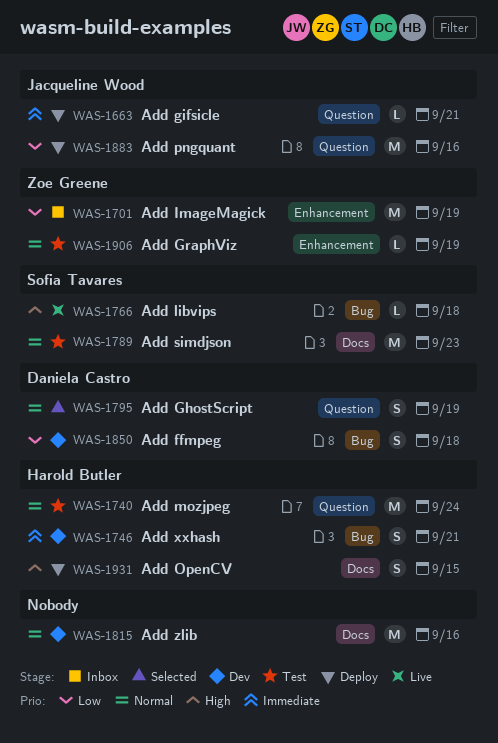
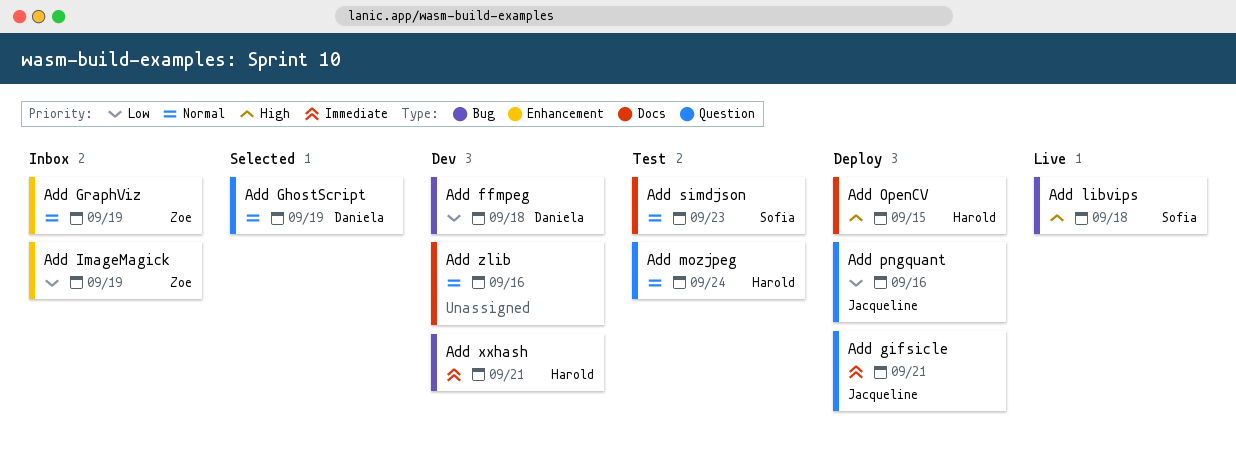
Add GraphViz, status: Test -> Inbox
************
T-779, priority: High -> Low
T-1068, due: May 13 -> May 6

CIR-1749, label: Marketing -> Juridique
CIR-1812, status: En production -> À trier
************
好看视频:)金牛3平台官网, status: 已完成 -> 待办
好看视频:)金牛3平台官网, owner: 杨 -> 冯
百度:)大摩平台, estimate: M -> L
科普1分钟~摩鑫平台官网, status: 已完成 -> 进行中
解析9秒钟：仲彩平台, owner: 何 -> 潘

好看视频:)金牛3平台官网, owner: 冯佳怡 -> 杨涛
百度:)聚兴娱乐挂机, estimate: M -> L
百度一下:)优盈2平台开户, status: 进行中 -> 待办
************
How to complete this task>
Report the number of lines of the listing above that hold the string "status", with no other text.

Result for this exercise>
5